EXCERPTED PASSAGE
Bechik Products v. Federal Silk Mills, 7172.

Decision Date04 November 1955
Docket NumberNo. 7172.,7172.
Citation135 F. Supp. 570
PartiesBECHIK PRODUCTS, Inc. v. FEDERAL SILK MILLS, Inc., David Goetz and Rose Goetz, individually and doing business as Federal Silk Mills.
CourtU.S. District Court — District of Maryland

COPYRIGHT MATERIAL OMITTED

Thomas W. Y. Clark, Baltimore, Md., and L. E. Matteson, St. Paul, Minn., for plaintiff.

Thomas J. Kenney, and Kenney & Kaiser, Baltimore, Md., and Bernard R. Garvey, of Washington, D. C., for defendants.

THOMSEN, Chief Judge.

Plaintiff, a distributor of bedding accessories, charges defendant1 with unfair competition in the sale of mattress tape, and with violation of plaintiff's rights under the Lanham Act, 15 U.S.C. A. § 1051 et seq., in that for many years defendant manufactured certain tapes for plaintiff, which plaintiff sold under certain pattern numbers; that in 1953 defendant started to sell these tapes direct to mattress manufacturers at prices lower than plaintiff was charging; that for three months early in 1953 defendant advertised and sold four patterns under the same pattern numbers used by plaintiff to identify these patterns; and that plaintiff was forced to reduce its prices on its entire line of tapes. Plaintiff admits that defendant had the right to sell the identical patterns and at whatever price he chose, but contends that defendant had no right to designate them by the particular pattern numbers used by plaintiff, and that such designation tended to confuse the public as to the business source of the goods.

REQUIREMENT 1
Count the lines of the listing that contain the string "konvekcinės", and give only that number.
The listing has no connection to the Bechik Products opinion.

INPUT FOR THIS TASK
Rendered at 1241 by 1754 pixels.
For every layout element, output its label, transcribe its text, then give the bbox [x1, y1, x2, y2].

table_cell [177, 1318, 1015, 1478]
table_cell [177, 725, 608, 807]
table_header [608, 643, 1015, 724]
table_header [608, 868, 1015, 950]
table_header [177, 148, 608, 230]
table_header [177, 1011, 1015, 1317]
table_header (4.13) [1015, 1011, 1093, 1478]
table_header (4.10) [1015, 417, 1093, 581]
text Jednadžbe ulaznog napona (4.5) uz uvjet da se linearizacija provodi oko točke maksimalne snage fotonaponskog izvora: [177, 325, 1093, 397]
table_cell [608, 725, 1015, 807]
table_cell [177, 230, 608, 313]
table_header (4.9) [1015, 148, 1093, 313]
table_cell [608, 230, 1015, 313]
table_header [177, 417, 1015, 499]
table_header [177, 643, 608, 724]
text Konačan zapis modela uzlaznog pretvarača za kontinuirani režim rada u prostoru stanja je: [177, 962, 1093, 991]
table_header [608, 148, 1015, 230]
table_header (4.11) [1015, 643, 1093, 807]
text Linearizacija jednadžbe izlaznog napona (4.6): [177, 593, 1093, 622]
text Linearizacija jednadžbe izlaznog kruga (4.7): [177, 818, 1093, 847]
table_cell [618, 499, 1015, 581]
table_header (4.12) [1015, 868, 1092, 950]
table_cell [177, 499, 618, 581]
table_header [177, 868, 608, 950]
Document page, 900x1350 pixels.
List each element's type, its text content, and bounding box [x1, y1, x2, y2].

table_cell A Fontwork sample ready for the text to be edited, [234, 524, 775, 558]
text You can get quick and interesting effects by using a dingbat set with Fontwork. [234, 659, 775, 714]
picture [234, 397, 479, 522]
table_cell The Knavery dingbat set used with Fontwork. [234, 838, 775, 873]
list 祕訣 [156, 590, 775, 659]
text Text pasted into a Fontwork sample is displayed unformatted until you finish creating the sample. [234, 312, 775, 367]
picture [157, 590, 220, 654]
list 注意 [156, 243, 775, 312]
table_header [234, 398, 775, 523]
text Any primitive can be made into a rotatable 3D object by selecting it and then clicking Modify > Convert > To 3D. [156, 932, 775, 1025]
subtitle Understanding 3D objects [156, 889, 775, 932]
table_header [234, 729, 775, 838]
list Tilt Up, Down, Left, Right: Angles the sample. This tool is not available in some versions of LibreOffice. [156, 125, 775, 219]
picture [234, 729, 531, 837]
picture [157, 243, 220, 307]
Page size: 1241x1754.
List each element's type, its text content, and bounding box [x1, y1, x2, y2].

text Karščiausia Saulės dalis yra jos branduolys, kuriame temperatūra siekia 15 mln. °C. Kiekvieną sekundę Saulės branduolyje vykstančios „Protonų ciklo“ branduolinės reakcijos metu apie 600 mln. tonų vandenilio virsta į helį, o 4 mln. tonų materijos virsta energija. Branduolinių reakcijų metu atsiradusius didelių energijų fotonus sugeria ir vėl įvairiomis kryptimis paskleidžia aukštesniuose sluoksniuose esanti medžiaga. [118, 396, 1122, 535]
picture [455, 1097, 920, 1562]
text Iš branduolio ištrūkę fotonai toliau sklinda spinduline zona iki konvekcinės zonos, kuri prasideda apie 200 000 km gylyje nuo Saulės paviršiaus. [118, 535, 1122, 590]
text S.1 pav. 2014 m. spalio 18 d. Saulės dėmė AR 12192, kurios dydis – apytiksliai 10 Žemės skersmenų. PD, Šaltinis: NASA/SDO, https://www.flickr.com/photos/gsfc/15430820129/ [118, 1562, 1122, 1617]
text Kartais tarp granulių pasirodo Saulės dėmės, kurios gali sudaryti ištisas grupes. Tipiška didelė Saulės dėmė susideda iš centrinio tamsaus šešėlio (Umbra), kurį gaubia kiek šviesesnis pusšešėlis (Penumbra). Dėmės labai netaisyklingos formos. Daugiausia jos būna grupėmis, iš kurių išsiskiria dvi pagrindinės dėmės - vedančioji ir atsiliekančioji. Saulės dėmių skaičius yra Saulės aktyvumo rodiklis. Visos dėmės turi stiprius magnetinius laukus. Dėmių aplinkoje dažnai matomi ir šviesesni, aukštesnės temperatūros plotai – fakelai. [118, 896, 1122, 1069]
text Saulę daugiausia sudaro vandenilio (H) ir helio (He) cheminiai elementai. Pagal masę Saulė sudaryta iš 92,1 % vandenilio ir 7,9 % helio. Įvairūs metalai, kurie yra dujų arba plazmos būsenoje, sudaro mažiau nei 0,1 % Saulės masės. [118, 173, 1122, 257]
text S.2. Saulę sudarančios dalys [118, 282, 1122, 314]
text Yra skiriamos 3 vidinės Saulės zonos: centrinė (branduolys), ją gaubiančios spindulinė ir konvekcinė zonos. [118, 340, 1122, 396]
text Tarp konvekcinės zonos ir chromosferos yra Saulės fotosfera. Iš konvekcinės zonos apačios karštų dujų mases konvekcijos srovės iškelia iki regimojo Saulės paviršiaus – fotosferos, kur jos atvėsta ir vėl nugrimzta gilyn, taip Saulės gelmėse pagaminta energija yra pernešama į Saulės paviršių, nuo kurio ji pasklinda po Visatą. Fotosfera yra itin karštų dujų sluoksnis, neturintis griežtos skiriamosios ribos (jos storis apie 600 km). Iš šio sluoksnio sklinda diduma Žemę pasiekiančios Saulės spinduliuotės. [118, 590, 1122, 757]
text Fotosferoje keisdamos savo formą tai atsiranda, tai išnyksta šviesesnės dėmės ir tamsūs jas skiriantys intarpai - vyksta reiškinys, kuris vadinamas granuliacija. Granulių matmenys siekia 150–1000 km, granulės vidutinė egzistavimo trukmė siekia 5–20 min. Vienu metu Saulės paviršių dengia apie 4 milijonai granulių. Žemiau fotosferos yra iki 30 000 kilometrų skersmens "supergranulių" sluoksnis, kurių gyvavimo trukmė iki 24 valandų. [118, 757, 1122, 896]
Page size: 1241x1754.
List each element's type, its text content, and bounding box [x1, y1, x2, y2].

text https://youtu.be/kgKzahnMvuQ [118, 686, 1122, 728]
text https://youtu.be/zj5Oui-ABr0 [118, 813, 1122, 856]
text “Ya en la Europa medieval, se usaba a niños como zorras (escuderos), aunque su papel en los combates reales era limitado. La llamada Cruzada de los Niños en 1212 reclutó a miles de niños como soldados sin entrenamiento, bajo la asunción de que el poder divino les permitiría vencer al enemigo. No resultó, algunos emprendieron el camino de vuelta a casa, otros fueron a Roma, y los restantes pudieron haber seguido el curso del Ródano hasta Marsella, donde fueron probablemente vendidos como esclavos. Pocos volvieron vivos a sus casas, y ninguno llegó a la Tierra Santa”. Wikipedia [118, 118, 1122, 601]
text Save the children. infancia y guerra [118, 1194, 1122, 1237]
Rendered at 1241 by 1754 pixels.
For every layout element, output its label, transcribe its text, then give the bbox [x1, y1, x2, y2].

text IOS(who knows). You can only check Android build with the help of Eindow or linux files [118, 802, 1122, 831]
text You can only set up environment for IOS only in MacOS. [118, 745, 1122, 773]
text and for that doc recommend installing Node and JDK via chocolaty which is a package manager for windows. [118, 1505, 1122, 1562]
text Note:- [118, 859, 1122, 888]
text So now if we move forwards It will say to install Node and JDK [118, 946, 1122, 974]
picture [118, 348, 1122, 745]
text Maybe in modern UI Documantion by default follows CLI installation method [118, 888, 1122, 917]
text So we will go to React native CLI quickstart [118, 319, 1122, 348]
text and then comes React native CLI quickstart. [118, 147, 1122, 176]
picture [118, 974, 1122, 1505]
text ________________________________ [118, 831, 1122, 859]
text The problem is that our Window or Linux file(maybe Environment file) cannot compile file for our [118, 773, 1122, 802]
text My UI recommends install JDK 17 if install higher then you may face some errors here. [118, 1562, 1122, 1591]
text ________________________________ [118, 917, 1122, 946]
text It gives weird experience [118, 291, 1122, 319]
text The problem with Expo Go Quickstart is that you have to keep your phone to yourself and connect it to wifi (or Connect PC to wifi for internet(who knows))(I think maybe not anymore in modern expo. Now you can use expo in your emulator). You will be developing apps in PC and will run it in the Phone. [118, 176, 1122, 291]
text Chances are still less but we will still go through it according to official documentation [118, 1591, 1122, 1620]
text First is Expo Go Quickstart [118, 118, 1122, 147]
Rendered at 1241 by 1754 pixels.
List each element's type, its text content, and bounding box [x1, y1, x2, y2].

REQUIREMENT 2
Continue the Bechik Products opinion from the point where it stops.

RESULT 1
2

RESULT 2
Defendant takes the position that the numbers were not trade marks; that plaintiff had no exclusive right to use the numbers, which were used by other distributors; and that, in any event, plaintiff lowered its prices because defendant was selling identical tapes at lower prices, not because defendant identified his tapes by any particular pattern numbers. As soon as he learned that plaintiff objected to the use of the numbers, defendant stopped using numbers and began to identify his tapes by letters — AAA, BBB, etc. — because, he said, he did not want to get into trouble, whether he was right or wrong.

At a pre-trial conference, counsel for defendant stated that defendant did not intend to use numbers to identify his tapes in the future, and would consent to an injunction against such use, without prejudice to his contention that he had not been guilty of any unfair competition. It was further agreed that defendant need not check the mass of evidence offered by plaintiff on the issue of damages unless and until the court rules that plaintiff is entitled to recover damages in this action.

Facts

The Parties.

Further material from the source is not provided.